Coming Home to Tibet
When:
5:30pm, Wednesday, July 26, 2017
Doors open at 5:00pm, talk begins at 5:30pm

Location:
The International Campaign for Tibet
1825 Jefferson Place NW
Washington, DC 20036

Metro system:
Red line, Dupont Circle or Orange line, Farragut West

Additional Information:
Event is free and open to the public; venue is not wheelchair accessible.
* Limited copies of the book will be available for sale *

Watch Live:
This lecture will be webcast LIVE at Ustream. Webcast will start broadcasting at 5:30pm EDT at www.ustream.tv/channel/ict-lecture-series
Questions and comments can be emailed to [email protected]

Coming Home to Tibet: A memoir of Love, Loss, and Belonging In this beautifully written memoir, a daughter travels to her mother’s Tibetan homeland and finds both her own deep connections to her heritage and a people trying to maintain its cultural integrity despite Chinese occupation.

After her mother dies in a car accident in India, Tsering Wangmo Dhompa decides to take a handful of her ashes back to her homeland in Tibet. Her mother left Tibet in her youth as a refugee and lived in exile the rest of her life, always yearning to return home. When the author arrives at the foothills of her mother’s ancestral home in a nomadic village in East Tibet, she realizes that she had been preparing for this homecoming her whole life. Coming Home to Tibet is Dhompa’s evocative tribute to her mother and a homeland that she knew little about.

Dhompa’s story is interlaced with poetic prose describing the land, people, and spirit of the country as experienced by a refugee seeing her country for the first time. It’s an intriguing memoir and also an unusual inside view of life in contemporary Tibet, among ordinary people trying to negotiate the changes enforced on it by Chinese rule and modern society.

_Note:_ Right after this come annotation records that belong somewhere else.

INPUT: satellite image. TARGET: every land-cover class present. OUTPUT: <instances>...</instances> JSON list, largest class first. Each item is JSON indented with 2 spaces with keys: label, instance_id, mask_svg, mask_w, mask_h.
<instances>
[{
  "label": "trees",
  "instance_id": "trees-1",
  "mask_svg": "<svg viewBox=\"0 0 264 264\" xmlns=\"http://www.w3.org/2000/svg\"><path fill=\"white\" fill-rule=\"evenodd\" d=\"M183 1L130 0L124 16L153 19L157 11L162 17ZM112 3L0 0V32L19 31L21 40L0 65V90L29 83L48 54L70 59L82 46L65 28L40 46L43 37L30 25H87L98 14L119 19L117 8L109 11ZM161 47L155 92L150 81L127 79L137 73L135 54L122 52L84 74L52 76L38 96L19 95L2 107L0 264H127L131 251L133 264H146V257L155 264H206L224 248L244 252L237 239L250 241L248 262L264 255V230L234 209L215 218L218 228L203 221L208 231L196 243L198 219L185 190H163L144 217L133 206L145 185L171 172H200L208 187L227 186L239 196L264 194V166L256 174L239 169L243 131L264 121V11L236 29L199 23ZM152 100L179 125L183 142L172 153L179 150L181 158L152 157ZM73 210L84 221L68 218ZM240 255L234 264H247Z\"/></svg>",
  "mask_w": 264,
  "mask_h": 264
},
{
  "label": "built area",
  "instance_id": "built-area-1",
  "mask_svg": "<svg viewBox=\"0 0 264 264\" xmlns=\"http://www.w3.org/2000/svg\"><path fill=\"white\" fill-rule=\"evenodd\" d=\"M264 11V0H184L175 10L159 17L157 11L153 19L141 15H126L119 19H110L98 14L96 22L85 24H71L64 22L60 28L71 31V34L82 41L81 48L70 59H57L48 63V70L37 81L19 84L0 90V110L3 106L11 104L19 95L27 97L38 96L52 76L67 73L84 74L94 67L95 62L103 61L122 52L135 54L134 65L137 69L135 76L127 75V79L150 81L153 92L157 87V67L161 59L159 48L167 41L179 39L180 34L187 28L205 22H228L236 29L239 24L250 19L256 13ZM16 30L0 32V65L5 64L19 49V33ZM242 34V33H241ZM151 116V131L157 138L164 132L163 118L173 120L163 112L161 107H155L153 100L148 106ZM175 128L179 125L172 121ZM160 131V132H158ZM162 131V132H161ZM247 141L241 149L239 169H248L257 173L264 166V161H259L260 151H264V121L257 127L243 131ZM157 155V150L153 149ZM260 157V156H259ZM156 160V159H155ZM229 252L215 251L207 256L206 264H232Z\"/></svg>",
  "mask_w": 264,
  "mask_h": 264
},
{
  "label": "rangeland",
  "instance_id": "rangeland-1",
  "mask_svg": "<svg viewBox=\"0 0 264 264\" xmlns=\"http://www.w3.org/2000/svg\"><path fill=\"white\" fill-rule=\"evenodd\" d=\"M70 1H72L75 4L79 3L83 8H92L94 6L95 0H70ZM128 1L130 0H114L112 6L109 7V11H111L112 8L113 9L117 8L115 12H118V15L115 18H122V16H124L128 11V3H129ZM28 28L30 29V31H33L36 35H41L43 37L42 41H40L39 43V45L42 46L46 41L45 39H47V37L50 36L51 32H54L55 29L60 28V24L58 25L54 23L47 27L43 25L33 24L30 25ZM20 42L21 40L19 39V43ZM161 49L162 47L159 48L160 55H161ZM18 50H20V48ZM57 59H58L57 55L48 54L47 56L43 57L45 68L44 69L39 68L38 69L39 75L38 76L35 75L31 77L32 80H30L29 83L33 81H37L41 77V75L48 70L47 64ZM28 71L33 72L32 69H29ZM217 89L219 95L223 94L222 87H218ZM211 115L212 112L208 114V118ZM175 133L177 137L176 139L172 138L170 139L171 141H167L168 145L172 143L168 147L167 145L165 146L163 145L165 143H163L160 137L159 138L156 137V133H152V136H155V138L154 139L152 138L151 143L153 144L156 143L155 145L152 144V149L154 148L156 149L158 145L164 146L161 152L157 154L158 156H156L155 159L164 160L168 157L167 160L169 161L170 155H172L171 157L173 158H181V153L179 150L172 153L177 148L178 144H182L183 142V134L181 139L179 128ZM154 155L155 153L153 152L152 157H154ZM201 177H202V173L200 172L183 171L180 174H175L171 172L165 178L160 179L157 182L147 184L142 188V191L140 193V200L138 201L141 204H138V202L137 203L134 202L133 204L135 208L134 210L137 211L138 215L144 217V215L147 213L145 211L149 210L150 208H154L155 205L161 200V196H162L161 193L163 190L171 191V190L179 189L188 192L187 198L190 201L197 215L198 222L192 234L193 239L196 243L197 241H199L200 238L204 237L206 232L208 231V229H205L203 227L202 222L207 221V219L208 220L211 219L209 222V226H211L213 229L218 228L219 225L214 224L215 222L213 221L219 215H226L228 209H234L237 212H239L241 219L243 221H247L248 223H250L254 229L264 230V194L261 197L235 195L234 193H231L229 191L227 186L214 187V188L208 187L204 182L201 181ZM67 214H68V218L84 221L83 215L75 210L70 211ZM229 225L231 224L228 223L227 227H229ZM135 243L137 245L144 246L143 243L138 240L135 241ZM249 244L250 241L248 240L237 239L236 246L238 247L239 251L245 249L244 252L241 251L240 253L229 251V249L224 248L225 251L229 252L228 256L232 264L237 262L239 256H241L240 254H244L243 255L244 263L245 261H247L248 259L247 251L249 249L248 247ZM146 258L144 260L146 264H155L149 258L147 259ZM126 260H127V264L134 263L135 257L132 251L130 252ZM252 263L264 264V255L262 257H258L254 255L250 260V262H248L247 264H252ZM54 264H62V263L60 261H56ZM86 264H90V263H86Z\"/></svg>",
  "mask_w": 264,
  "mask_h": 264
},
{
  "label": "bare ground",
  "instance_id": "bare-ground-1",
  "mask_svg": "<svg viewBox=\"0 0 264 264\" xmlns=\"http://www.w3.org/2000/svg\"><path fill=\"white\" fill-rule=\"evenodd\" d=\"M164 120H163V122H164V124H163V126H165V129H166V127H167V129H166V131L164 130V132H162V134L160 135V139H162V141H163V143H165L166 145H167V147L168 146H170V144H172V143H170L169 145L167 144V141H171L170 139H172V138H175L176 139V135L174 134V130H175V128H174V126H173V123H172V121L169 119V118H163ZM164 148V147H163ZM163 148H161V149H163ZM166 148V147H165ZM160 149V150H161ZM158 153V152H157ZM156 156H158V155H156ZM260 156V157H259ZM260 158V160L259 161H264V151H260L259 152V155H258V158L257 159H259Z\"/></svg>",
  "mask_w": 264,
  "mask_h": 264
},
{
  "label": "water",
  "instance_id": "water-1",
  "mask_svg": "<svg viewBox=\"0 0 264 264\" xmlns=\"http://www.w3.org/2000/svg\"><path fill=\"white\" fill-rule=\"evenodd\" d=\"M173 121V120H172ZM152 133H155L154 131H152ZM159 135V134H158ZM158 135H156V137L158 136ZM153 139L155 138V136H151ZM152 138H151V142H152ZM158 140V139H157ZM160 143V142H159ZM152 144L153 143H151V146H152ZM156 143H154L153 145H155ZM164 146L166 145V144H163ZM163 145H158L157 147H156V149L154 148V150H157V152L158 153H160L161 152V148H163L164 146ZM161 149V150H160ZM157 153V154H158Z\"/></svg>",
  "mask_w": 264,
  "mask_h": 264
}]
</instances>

Tsering Wangmo Dhompa is the author of three collections of poetry: My rice tastes like the lake, In the Absent Everyday and Rules of the House (all from Apogee Press, Berkeley). My rice tastes like the lake was a finalist for the Northern California Independent Bookseller’s Book of the Year Award for 2012. Dhompa’s first non-fiction book, Coming Home to Tibet was published by Shambhala Publications in 2016. She teaches creative writing and is pursuing a PhD degree in Literature at the University of California in Santa Cruz where most recently she was the Andrew W. Mellon Foundation Graduate Fellow on Non-citizenship 2016-17.